L’exposition n’oublie pas les arts décoratifs : le Vase aux hippocampes d’Émile Gallé, aux motifs marins ciselés dans la matière, évoque un monde aquatique entre rêve et réalité. Fragile et raffiné, il incarne l’idée d’un art total où les objets du quotidien deviennent supports de poésie.

Si le dialogue entre œuvres et architecture séduit d’emblée, les liens entre certaines pièces exposées du même thème restent parfois flous et on se surprend à être happé davantage par la maison que par l'exposition.
Néanmoins, le parcours a le mérite de montrer combien le symbolisme a infusé tous les médiums, de la toile monumentale aux objets domestiques. Et dans ce contraste entre l’ornement architectural foisonnant et l’absence de mobilier originel, l’exposition révèle aussi ce que pouvait être un intérieur bourgeois au tournant du XXe siècle.

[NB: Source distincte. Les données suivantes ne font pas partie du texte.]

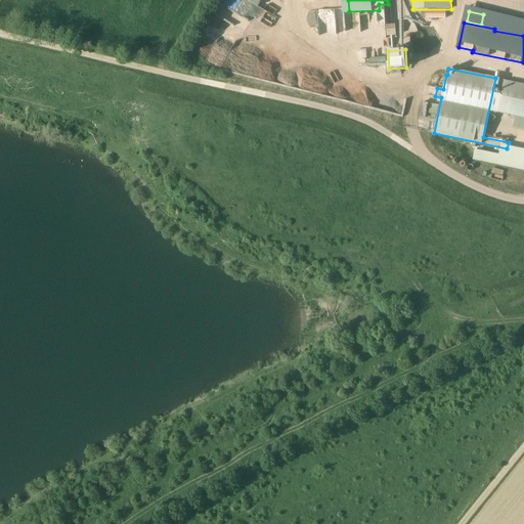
[(523,85),(506,82),(498,113),(516,117),(514,129),(523,130),(523,85)]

Un art singulier qui dialogue encore avec nos inquiétudes contemporaines
Avec Échos des Songes, la Maison Hannon propose une expérience où architecture et œuvres se répondent, entre mystère, beauté et spiritualité. On en ressort comme suspendu, nourri par une atmosphère qui, plus d’un siècle après, n’a rien perdu de sa force évocatrice. En remettant en lumière le symbolisme, l’exposition met en avant un courant que l’on connaît mal, bien qu’il exprime déjà une lassitude face aux bouleversements sociaux de son temps. Une sensibilité qui trouve un écho dans nos propres inquiétudes.